TASK BRIEF
Determine how many lines in the entries below include the word "Cedar", and reply with that number alone.

[Opening DATA section]

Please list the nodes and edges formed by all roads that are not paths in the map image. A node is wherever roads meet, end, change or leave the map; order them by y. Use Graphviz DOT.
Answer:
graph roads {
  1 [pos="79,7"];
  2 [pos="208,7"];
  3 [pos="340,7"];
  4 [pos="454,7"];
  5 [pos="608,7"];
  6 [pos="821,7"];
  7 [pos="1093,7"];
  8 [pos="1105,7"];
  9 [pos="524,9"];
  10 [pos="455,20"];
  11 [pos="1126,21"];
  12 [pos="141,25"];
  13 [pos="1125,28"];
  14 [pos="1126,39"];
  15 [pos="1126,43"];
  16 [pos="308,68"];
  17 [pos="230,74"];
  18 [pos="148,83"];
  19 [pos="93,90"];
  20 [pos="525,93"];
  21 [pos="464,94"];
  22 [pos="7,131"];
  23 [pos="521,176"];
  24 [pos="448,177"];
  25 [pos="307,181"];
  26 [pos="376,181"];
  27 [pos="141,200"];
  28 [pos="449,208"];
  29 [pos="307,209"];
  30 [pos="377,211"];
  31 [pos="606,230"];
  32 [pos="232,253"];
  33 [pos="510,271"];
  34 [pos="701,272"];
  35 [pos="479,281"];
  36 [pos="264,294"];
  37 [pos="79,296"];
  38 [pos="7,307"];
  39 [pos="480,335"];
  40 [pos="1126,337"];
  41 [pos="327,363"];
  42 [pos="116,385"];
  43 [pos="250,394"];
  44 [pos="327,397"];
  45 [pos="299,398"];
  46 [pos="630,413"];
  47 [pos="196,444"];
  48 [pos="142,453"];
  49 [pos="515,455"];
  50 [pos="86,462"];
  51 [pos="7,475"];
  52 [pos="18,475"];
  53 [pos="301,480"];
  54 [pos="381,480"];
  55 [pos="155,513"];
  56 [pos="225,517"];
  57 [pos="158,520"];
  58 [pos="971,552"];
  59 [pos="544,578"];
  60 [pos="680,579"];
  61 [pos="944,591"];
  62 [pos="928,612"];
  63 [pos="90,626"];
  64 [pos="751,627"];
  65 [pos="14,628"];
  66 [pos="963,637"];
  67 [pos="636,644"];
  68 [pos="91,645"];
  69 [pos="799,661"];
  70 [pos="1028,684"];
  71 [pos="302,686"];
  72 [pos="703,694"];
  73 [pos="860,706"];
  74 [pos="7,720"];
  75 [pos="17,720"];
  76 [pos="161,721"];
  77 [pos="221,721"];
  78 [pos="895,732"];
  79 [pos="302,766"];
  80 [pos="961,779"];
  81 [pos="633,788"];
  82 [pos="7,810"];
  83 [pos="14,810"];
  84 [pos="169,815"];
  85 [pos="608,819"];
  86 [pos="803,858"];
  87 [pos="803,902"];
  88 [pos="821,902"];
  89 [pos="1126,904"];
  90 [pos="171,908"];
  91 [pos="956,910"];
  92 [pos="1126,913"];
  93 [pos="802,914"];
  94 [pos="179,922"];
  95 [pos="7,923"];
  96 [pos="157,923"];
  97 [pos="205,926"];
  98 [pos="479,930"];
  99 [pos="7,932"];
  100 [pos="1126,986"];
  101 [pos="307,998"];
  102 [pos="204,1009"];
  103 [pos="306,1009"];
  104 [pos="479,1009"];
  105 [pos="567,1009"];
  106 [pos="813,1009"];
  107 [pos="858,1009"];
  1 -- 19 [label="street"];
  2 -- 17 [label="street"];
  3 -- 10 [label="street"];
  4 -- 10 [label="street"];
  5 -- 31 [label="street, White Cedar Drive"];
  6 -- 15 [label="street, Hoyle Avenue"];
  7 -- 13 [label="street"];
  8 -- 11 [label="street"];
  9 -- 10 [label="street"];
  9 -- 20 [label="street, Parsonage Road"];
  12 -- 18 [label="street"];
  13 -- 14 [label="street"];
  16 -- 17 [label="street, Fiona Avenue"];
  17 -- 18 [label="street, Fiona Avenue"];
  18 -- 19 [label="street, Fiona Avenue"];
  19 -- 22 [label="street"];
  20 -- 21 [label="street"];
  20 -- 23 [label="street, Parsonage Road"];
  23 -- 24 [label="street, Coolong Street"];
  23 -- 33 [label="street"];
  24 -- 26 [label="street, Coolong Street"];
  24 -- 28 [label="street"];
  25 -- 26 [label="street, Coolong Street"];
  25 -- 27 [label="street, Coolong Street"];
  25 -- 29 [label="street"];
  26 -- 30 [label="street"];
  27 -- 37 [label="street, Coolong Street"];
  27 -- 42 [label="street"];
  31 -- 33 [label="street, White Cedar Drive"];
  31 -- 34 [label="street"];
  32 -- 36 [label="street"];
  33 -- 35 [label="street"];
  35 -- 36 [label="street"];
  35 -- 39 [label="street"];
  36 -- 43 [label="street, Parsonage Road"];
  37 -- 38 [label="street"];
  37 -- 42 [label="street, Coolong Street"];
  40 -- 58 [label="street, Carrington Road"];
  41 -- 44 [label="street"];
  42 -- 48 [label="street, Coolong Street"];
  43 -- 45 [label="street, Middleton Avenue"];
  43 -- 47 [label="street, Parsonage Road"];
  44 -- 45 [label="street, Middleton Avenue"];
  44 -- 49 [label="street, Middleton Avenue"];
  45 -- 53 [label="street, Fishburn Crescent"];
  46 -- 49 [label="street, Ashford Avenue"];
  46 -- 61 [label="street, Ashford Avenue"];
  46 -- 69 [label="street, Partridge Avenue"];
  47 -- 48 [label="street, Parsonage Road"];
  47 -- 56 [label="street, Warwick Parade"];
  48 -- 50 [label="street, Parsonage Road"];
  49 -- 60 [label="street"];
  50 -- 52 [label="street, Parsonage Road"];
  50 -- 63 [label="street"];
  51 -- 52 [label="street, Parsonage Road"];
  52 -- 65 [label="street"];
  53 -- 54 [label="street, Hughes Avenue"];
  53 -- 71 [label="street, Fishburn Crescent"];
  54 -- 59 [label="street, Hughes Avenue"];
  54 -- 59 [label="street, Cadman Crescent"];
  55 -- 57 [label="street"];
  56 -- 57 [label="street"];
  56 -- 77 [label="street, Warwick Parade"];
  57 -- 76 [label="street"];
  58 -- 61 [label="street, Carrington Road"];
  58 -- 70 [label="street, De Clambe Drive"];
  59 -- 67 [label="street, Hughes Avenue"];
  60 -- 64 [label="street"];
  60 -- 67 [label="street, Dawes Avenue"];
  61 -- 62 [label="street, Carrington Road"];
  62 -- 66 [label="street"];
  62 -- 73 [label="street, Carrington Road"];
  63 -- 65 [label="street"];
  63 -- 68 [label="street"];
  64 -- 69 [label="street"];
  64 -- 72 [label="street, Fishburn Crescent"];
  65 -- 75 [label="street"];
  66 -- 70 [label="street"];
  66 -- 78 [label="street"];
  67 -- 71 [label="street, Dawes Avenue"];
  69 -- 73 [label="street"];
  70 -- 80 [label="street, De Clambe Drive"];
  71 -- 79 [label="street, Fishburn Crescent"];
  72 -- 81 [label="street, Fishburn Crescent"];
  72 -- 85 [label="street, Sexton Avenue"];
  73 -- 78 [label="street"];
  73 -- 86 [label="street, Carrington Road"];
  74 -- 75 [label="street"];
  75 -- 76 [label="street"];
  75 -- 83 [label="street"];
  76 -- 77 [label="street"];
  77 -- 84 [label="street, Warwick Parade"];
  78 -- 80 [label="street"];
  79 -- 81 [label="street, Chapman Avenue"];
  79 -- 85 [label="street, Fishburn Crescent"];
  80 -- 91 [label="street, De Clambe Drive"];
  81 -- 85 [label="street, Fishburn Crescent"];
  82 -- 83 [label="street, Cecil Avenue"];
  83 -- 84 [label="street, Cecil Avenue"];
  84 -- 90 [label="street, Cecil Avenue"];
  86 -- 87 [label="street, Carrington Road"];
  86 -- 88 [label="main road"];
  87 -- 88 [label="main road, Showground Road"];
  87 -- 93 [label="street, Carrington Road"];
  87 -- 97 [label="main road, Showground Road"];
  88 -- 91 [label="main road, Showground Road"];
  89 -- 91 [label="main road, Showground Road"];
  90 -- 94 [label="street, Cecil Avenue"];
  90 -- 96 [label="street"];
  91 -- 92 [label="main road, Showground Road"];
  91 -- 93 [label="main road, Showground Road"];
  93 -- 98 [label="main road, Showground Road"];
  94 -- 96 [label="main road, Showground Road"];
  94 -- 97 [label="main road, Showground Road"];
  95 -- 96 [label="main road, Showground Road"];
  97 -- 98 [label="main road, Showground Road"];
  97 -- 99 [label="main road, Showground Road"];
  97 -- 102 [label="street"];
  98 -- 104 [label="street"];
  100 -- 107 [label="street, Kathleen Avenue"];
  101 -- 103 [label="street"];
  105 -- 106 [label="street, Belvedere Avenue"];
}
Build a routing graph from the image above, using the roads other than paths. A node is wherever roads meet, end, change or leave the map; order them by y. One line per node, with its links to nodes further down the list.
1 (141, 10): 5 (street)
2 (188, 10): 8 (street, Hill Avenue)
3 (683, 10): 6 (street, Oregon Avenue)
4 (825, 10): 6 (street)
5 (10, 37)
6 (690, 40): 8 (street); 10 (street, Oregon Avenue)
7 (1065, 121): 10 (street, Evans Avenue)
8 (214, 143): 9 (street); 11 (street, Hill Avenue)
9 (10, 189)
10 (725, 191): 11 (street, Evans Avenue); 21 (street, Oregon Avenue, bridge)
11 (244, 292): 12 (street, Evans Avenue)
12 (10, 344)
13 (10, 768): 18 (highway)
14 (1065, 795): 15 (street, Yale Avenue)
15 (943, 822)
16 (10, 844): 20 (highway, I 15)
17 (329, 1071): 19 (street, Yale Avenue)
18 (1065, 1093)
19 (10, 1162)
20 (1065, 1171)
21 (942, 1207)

[Closing DATA section]

PROBLEM SOLUTION
2